HSBC may extend its 3 per cent decline last week, as Brazil's currency weakens against the dollar. The real has fallen 29 per cent since it was allowed to devalue on 13 January. In 1997, HSBC bought HSBC Bamerindus from the Brazilian government. HSBC, which makes 54 per cent of its profit in Asia, is expected to more than double the amount of money set aside for bad loans in 1998 as slowing Asian economies hindered clients' ability to repay debt.

Lloyds TSB Group, which has offices in Brazil, Argentina and seven other Latin American countries, may also slide. Its shares fell 3 per cent on Friday as Brazil's Bovespa benchmark index dropped as much as 3 per cent.

The FT-SE 100 fell 1.34 per cent to 5,861.2 points last week. British Aerospace was the biggest decliner, shedding 19 per cent after it said it would buy General Electric's Marconi defence unit for pounds 7.76m, a price some investors considered too high.

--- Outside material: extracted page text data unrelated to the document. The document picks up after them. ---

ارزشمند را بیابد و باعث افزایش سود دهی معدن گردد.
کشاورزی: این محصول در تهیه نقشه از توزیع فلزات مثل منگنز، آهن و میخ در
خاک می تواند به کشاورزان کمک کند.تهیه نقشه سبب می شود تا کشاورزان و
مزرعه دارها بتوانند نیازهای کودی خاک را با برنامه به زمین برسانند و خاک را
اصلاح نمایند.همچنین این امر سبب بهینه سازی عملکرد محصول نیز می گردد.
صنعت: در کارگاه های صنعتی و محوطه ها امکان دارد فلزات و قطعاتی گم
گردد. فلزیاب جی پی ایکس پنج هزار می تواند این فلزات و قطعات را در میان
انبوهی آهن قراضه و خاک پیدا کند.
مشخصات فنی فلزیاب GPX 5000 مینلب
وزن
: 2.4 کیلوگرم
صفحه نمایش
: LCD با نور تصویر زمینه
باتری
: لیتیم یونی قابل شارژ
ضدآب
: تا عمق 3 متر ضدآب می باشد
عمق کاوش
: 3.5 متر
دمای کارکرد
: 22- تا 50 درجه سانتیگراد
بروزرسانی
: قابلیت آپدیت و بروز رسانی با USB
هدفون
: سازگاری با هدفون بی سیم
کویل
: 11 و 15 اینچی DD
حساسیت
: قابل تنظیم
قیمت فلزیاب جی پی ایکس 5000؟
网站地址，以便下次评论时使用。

Northern Rock may help to offset losses. The mortgage lender is slated to post full-year earnings on Wednesday. Analysts expect a 9.5 per cent rise in earnings per share from the 27.9p reported last year. Northern Rock is the first UK bank to release 1998 earnings.

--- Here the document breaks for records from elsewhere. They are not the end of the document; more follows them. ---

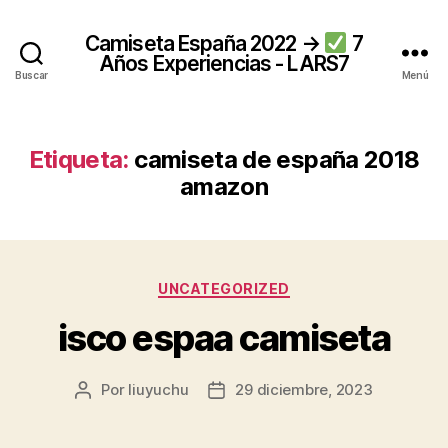
Camiseta España 2022 →
7
Años Experiencias - LARS7
Buscar
Menú
Etiqueta:
camiseta de españa 2018
amazon
Categorías
UNCATEGORIZED
isco espaa camiseta
Por
liuyuchu
29 diciembre, 2023
Autor
Fecha
de
de
la
la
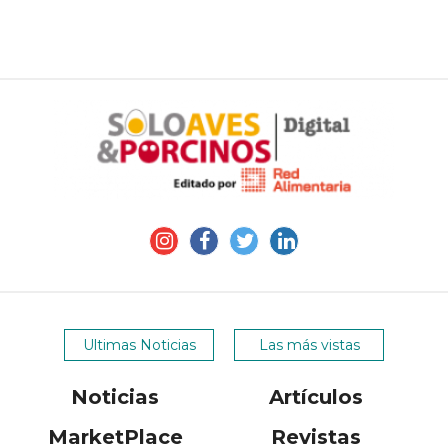
Ultimas Noticias
Las más vistas
Noticias
Artículos
MarketPlace
Revistas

Gilts are are expected to extend recent gains on expectations that a slowing economy and subdued inflation will prompt further interest rate cuts. "Genuine fundamental forces are now at play in the gilt market, and with the economy slowing and inflation no threat, rates are on the way down," said Tim Harris, a market strategist at National Australia Bank. "A February rate cut is pretty much in the bag, and the front end of the gilt market is the place to be," he said.

On Friday bonds rose for a third day, driving yields to record lows, as a report showing the economy slowed less than expected did little to change the outlook for lower interest rates. The yield on the benchmark 9 per cent 10-year gilt fell six basis points to 4.14 per cent.